07Is GLPI or MPW or NNN or O more undervalued right now?
The PEG ratio (forward P/E divided by expected earnings growth rate) is the most precise measure of undervaluation relative to growth potential.
By this metric, NNN REIT, Inc. (NNN) is the more undervalued stock at a PEG of 1. 95x versus Realty Income Corporation's 73. 84x. Both stocks trade at elevated growth-adjusted valuations, so expected growth needs to materialise. On forward earnings alone, Gaming and Leisure Properties, Inc. (GLPI) trades at 15. 0x forward P/E versus 49. 4x for Medical Properties Trust, Inc. — 34. 4x cheaper on a one-year earnings basis. Analyst consensus price targets imply the most upside for GLPI: 6. 5% to $51. 17.

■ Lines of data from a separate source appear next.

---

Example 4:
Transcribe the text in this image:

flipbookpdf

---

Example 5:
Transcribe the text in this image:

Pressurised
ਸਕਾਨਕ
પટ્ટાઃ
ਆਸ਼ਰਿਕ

08Which pays a better dividend — GLPI or MPW or NNN or O?
In this comparison, GLPI (6.
5% yield), NNN (5. 3% yield), O (5. 0% yield) pay a dividend. MPW does not pay a meaningful dividend and should not be held primarily for income.
09Is GLPI or MPW or NNN or O better for a retirement portfolio?
For long-horizon retirement investors, Realty Income Corporation (O) is the stronger choice — it scores higher on the combination of lower volatility, dividend reliability, and long-term compounding (low volatility (β 0.
09), 5. 0% yield). Both have compounded well over 10 years (O: +49. 7%, MPW: +0. 7%), confirming both are viable long-term holds — but the lower-volatility option typically results in less emotional selling during corrections. Retirement portfolios generally favour predictability over maximum returns. Consult a financial advisor before making allocation decisions.
10What are the main differences between GLPI and MPW and NNN and O?
Both stocks operate in the Real Estate sector, making this a peer-level intra-sector comparison — the same macro tailwinds and headwinds will affect both.
In terms of investment character: GLPI is a mid-cap deep-value stock; MPW is a small-cap quality compounder stock; NNN is a small-cap income-oriented stock; O is a mid-cap income-oriented stock. GLPI, NNN, O pay a dividend while MPW does not, making them suitable for different income and tax situations. These fundamental differences mean investors should not choose between them on a single metric — the "better stock" depends entirely on which of these characteristics aligns with your investment strategy.